An Australian expert has poked holes in the Trans-Pacific Partnership Agreement (TPPA), following further negotiations over the weekend.

Just days after a new version of the intellectual property (IP) chapter of the TPPA was leaked, and Trade Minister Andrew Robb welcomed international counterparts for more conversations, University of Sydney Associate Professor of Law Kimberlee Weatherall says they may get more than the bargain for.

She says changes to local IP rules, especially around trademark law and protection of industrial designs, are very similar to previous moves which have not turned out well.

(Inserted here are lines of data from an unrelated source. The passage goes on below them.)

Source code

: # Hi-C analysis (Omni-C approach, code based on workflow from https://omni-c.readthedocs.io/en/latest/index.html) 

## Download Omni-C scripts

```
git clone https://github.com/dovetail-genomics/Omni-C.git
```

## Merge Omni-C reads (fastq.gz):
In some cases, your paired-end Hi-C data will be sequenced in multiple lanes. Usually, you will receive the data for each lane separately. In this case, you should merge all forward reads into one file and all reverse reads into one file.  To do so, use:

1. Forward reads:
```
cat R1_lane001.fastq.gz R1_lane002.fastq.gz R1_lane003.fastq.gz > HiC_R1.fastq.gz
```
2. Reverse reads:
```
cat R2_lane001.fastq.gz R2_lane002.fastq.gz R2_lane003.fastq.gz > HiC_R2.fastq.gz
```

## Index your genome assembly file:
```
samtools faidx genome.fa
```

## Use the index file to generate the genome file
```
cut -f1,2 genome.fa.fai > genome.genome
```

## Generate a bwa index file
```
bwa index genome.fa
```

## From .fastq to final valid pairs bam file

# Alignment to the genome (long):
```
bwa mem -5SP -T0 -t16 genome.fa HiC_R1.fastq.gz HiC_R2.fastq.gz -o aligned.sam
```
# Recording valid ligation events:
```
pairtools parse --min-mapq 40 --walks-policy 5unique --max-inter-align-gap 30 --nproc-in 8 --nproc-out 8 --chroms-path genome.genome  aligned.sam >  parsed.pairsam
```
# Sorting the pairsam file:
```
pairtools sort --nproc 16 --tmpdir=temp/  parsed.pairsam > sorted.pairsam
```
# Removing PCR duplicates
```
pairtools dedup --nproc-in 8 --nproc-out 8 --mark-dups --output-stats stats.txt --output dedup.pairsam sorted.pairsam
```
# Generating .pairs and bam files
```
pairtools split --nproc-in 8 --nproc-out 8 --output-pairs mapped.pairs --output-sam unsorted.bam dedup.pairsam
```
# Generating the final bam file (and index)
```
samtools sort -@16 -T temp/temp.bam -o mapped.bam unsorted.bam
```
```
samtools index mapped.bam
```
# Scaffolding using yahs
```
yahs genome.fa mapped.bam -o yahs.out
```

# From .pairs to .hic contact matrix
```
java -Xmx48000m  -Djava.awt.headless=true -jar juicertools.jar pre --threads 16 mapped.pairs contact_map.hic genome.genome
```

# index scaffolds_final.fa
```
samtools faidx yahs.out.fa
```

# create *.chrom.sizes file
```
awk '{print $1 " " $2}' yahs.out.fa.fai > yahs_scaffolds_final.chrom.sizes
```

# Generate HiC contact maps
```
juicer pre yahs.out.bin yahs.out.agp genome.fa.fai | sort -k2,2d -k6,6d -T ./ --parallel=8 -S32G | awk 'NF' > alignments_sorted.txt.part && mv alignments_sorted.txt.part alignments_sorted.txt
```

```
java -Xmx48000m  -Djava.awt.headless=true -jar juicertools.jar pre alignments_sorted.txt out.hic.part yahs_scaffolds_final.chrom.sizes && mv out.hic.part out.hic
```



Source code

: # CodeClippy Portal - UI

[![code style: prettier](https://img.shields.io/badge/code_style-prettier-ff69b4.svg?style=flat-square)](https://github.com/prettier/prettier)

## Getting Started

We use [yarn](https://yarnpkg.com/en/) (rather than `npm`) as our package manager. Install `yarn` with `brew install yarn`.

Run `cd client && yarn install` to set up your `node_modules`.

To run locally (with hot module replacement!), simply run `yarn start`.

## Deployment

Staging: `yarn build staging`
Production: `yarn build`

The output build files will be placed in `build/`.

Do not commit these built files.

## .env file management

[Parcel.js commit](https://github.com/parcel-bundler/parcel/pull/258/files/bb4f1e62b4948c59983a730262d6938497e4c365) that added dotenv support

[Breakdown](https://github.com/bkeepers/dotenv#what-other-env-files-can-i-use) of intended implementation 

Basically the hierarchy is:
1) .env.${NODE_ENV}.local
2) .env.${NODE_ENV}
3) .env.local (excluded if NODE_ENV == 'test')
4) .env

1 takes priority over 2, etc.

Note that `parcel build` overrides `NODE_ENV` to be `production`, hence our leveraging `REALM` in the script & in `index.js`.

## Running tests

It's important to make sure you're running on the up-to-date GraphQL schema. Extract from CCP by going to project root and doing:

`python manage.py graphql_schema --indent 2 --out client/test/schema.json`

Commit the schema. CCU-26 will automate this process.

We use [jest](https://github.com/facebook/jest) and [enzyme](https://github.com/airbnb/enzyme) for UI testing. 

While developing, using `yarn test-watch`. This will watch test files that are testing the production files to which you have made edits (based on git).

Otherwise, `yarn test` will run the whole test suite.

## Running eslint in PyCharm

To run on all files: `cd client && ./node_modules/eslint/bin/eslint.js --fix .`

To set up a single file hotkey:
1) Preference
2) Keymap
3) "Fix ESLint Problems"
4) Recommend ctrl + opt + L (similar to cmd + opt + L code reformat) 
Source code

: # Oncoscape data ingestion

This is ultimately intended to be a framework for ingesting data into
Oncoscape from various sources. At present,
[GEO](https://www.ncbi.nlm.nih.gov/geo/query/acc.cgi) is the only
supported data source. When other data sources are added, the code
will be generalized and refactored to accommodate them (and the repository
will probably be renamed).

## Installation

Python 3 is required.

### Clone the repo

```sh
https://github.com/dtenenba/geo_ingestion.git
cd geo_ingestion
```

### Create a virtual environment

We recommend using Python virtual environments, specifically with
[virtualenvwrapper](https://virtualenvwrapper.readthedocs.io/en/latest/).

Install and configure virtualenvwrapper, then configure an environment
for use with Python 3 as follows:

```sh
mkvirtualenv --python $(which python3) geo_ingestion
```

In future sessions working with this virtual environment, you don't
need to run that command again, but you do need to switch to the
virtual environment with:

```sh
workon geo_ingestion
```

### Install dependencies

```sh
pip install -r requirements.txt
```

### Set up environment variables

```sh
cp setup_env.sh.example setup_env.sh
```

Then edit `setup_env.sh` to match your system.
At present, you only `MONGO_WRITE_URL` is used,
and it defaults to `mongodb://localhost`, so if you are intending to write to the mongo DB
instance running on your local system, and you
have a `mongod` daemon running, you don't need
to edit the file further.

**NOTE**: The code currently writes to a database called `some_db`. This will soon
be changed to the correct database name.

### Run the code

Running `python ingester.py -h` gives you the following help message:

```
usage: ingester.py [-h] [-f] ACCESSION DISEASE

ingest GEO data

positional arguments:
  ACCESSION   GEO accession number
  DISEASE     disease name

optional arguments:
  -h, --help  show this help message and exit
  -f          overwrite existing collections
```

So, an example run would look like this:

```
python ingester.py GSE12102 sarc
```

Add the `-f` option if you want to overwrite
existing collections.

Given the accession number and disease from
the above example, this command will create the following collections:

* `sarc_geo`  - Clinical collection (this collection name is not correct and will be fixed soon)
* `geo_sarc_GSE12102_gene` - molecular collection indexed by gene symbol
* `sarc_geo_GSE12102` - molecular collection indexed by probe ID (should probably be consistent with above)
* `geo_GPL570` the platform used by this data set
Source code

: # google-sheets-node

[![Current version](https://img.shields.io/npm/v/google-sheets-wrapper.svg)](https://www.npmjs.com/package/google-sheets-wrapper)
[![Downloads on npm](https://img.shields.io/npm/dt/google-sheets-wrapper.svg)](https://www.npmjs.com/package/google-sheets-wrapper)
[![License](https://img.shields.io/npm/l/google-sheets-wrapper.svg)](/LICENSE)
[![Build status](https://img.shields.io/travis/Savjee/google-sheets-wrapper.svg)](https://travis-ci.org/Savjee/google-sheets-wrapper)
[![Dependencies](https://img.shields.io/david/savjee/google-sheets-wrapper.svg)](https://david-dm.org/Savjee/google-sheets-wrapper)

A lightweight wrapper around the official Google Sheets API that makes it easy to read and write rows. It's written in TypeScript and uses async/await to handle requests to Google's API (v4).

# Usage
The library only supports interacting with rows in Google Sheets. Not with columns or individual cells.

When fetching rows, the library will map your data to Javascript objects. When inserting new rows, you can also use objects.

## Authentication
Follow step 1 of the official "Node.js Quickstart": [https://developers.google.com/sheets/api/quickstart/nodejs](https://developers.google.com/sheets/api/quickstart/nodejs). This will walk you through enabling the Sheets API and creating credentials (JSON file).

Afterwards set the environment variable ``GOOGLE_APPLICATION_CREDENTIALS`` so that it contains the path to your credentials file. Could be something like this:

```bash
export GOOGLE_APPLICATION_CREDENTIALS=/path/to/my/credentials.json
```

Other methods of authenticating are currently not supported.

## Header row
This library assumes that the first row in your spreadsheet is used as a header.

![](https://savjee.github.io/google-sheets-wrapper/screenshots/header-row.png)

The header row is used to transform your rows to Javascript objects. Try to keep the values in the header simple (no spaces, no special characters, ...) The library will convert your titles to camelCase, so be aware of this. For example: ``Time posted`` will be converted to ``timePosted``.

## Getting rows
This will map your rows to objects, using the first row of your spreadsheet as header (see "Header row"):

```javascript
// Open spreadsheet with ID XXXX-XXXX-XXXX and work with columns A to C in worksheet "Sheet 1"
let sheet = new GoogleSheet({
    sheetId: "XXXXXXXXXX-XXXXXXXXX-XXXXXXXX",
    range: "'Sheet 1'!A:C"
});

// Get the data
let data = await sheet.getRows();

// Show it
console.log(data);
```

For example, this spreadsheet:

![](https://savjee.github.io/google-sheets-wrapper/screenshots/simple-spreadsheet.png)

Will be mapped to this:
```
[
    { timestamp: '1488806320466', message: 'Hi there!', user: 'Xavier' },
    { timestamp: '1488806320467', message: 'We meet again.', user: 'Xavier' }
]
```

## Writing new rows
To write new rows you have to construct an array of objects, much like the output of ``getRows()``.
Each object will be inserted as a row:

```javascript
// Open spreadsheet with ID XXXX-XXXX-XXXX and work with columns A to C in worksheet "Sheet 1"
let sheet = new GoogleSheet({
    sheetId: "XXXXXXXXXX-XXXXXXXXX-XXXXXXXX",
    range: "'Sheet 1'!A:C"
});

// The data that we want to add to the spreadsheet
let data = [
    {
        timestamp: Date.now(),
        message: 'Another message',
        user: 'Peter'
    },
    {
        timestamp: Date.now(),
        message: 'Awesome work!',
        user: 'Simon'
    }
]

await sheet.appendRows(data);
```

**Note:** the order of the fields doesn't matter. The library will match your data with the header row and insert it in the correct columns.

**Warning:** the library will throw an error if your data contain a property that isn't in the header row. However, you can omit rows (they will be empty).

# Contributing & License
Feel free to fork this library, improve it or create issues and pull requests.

Dr Weatherall claims that Australia’s “free trade” agreement with the US (AUSFTA) has yielded no evidence in terms of prosperity or even benefit for Australia’s copyright industries.

“The inflexibility of the AUSFTA text – its painful specificity, especially on copyright – has stood, or stands, in the way of reforms that copyright owners want,” she writes.

“AUSFTA text...makes it much more difficult for the Attorney-General to achieve his current goal of making internet service providers responsible for their customers’ infringements.”

There is plenty of concern but a lack of mainstream coverage around the Trans-Pacific deal, and Dr Weatherall’s extensive review covers just one small niche of the risk facing Australian industries as their Government signs away rights and protections.